### Excerpted text

_ _ _

On one of the most enjoyable tracks on the record ‘Pachinko Song’, the narrator goes one step further by travelling across to the other side of the world to escape a bad influence. A running-machine beat and a Hall & Oates sparkle accompany a story about a woman who “ran through Tokyo hoping to find a place where only I could be (alone)“, but she still can’t hide from her ex-lover’s presence. Pachinko is named after a type of gambling slot machine in Japan and the song is destined to have a great music video accompaniment.
Another piano-track ‘Bruises’ is about persevering with the idea that the emotionally-damaged can have successful relationships in the future and not letting emotional scars hinder this possibility. It has a pleasant nocturnal sombre to it that’s similar to London Grammar as Madeleine expresses her concern: “Looking at my skin, I don’t know where to begin. Can you feel the fingerprints? Bruises don’t convey it in, even run they fade it. They’ve been here ever since.” Furthermore, ‘Analog Love’ – a track that re-captures Lily & Madeleine’s original uncomplicated folk sound from their debut – has lyrics that display the yearning for an uncomplicated relationship. Its lyrics feel like the most genuine because they are born out of the obstacles faced when dating musicians that are always on tour.

_ _ _

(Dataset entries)
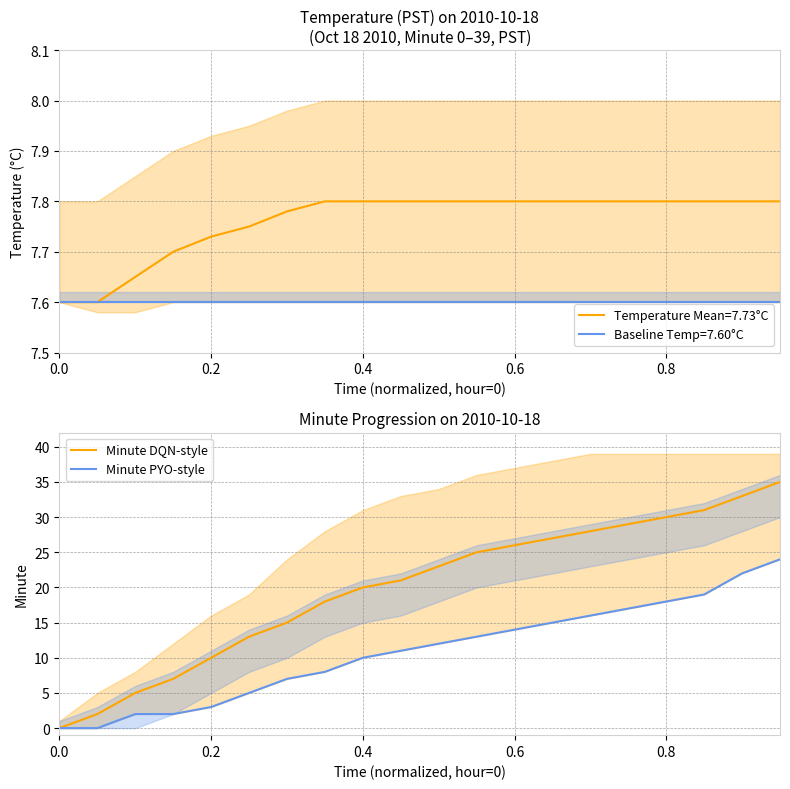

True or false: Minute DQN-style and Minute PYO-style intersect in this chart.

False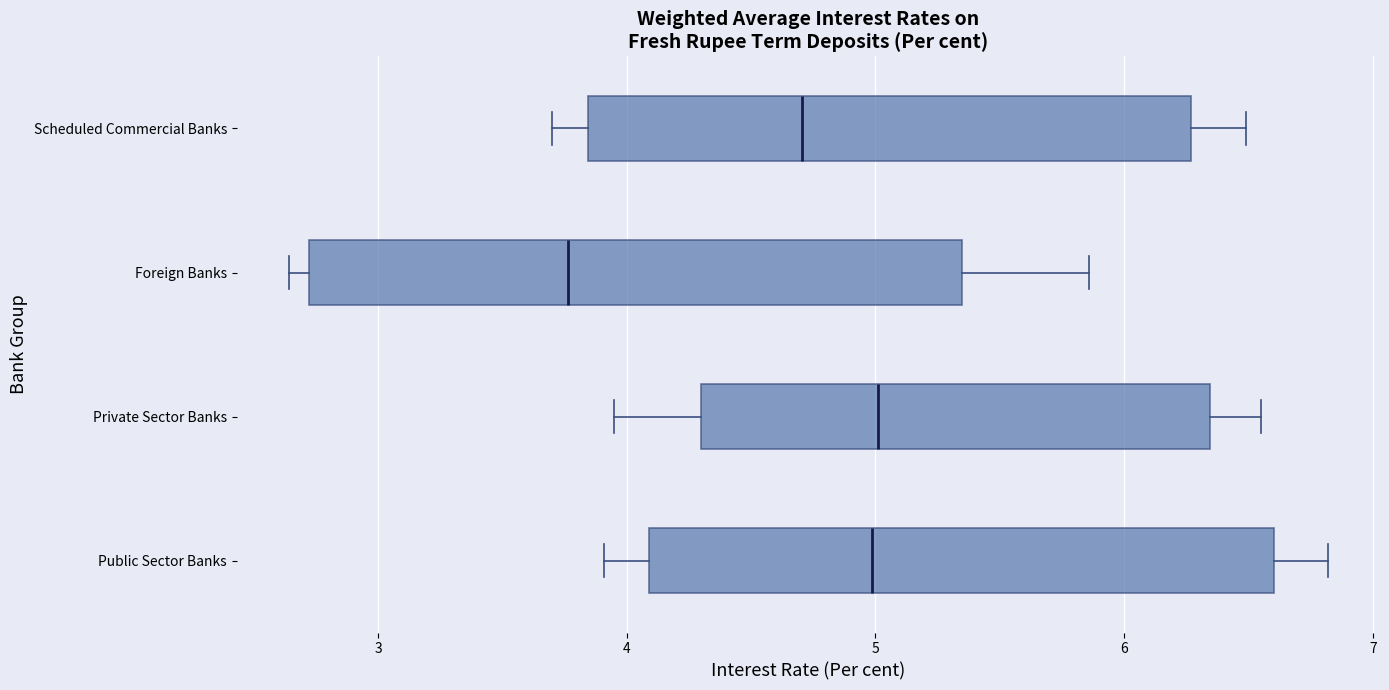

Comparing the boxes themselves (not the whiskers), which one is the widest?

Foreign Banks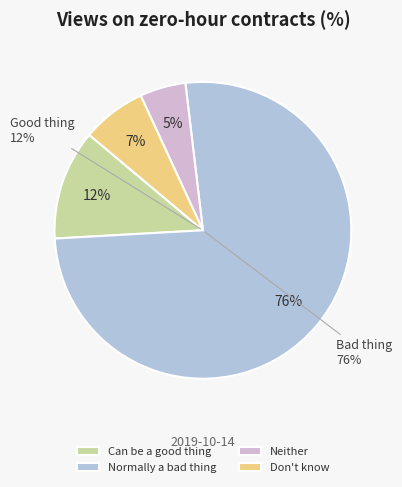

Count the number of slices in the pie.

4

_ _ _

### Exercise instructions
(a) Summarize the album review in two sentences.
(b) Write the next paragraph of the album review, starting after its final sentence.

### Answers for each item
(a) The album review calls "Pachinko Song" one of the record's most enjoyable tracks, telling of a woman who runs through Tokyo to get away from an ex-lover but still cannot hide from that presence. It also covers "Bruises," a piano track about not letting emotional scars stand in the way of future relationships, and "Analog Love," which returns to Lily & Madeleine's uncomplicated folk sound from their debut and voices a longing for an uncomplicated relationship.

(b)
Musically, the best track on Canterbury Girls is ‘Can’t Help The Way I Feel’. Although lyrically it lacks depth and is the one of their most straightforward pieces of songwriting, it demonstrates an ambitious leap for Lily & Madeleine vocally and composition style as it sounds like a modern version of popular 60’s girl group The Shangri-Las with its tambourine-shaking, hand clapping and hypnotic psychedelic organ instrumentation. An absolute treat for the ears.
Overall Canterbury Girls has a good balance of Lily & Madeleine’s old style of transparent folk and their new variety of production decisions and conveys its message well of never giving up and always looking after number 1.
Canterbury Girls is released on 22nd February through New West.